Lay abstract for Statistics in Medicine article: A new mixed‐effects mixture model for constrained longitudinal data


Every few days, we will be publishing layman’s abstracts of new articles from our prestigious portfolio of journals in statistics. The aim is to highlight the latest research to a broader audience in an accessible format.

The article featured today is from Statistics in Medicine and the full article, published in issue 39.2, is available to read online here.
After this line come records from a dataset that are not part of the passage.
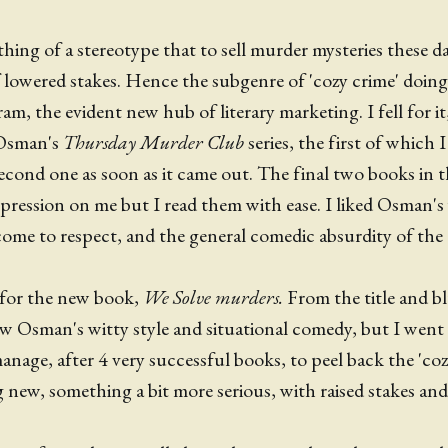
hing of a stereotype that to sell murder mysteries these d
f lowered stakes. Hence the subgenre of 'cozy crime' doi
am, the evident new hub of literary marketing. I fell for i
 Osman's
Thursday Murder Club
series, the first of which 
cond one as soon as it came out. The final two books in the
ression on me but I read them with ease. I liked Osman's 
come to respect, and the general comedic absurdity of th
 for the new book,
We Solve murders.
From the title and b
low Osman's witty style and situational comedy, but I went
nage, after 4 very successful books, to peel back the 'coz
 new, something a bit more serious, with raised stakes and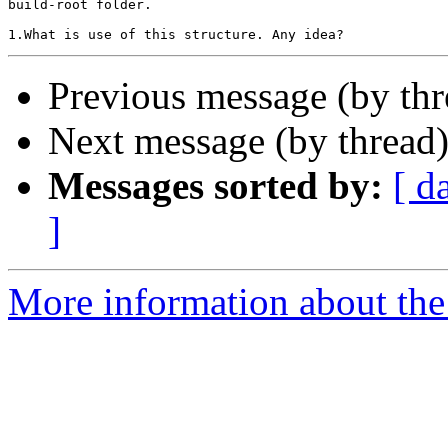
build-root folder.

Previous message (by th
Next message (by thread
Messages sorted by:
[ d
]
More information about the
Di Brisco, AM, Migliorati, S. A new mixed‐effects mixture model for constrained longitudinal data. Statistics in Medicine. 2020; 39: 129– 145. doi: 10.1002/sim.8406

Biomedical research often features continuous outcomes/responses bounded by the interval [0,1], e.g. proportions or rates. The well-known beta regression model addresses the constrained nature of these data, by assuming that the outcome is beta distributed. Moreover, its augmented variant can address the presence of zeros and/or ones (e.g. completely unhealthy or completely healthy cases), while its mixed-effects version allows to model longitudinal or clustered response values. However, these models are not robust to the presence of outliers and/or excessive number of observations near the tails and cannot even handle bimodal responses. The latter issue often arises when a qualitative covariate is omitted, and the values of this covariate identify clusters or groups (e.g. males vs females, etc.). In this paper a new augmented mixed-effects regression model is proposed. This is based on the flexible Dirichlet (FB) distribution, which is a special beta mixture that is capable of handling all these issues. In particular, the FB is characterized by a natural order between the means of the two mixture components (one lower and one greater), which share a common precision parameter instead. Extensive simulation studies show the superiority of the proposed model to the models most often used in the literature. The proposed model is applied to two real datasets. The first is taken from a long-term study of Parkinson’s disease, which needs to handle within-subject correlations. The second investigates the impact of dyslexia and general cognitive ability on reading skills, and has prompted the exploration of an augmented version of the FB distribution. All inferential issues are addressed within a Bayesian approach.